I have my question and my problem in the attachment that followed.

 

[quasar987]

Damn right you don't know how to continue. That is because you took r out of the sumation sign and you cannot do that because r is the thing that varies in your sumationg sign. r is nothing without the sumation sign!

The proof is easily done by induction.

 

[tacman]

After reviewing your attached question and problem, I can provide the following response:

Firstly, it is important to understand the concept of factorial notation in order to solve this problem.
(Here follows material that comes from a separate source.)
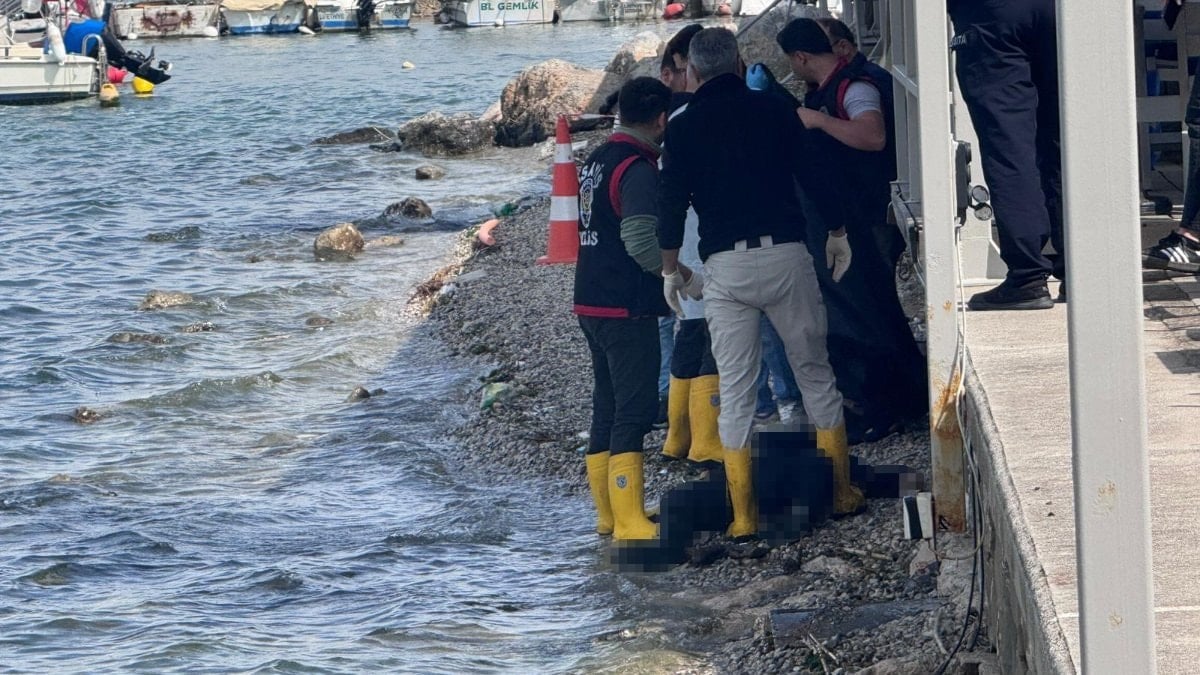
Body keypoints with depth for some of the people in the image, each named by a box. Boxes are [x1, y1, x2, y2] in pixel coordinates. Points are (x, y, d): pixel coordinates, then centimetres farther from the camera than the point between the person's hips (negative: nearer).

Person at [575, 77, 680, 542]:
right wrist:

Factorial notation is represented by an exclamation mark (!) and is used to represent the product of all positive integers from 1 up to a given number. For example, 4! (read as "four factorial") is equal to 1 x 2 x 3 x 4 = 24.
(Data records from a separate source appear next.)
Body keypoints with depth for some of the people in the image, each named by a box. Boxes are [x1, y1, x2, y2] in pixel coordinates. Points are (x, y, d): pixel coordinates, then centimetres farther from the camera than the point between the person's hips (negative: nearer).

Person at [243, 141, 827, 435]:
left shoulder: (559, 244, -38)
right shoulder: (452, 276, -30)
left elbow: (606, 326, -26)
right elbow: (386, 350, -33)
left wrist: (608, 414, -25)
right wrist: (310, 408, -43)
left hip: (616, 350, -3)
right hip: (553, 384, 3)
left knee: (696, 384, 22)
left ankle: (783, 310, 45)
Now, let's break down the given problem. We are asked to find the sum of all integers from 1 to n, where n is represented by the factorial notation (n!). In other words, we need to find the sum of 1 + 2 + 3 + ... + n.

To solve this problem, we can use the formula for the sum of an arithmetic sequence, which is Sn = (n/2)(a1 + an), where Sn is the sum, n is the number of terms, a1 is the first term, and an is the last term.

In our case, n represents the number of terms, which is equal to the number represented by the factorial notation (n!). The first term, a1, is 1, and the last term, an, is also n (since we are adding all integers from 1 to n).

Therefore, we can rewrite the formula as Sn = (n/2)(1 + n). Plugging in n! for n, we get Sn = (n!/2)(1 + n).

We also know that n! can be rewritten as n x (n-1) x (n-2) x ... x 2 x 1. So, we can further simplify the formula to Sn = (n x (n-1) x (n-2) x ... x 2 x 1)/2(1 + n).

This is the final formula for finding the sum of all integers from 1 to n, where n is represented by the factorial notation.

I hope this helps to clarify the problem and provide a solution. Please let me know if you have any further questions.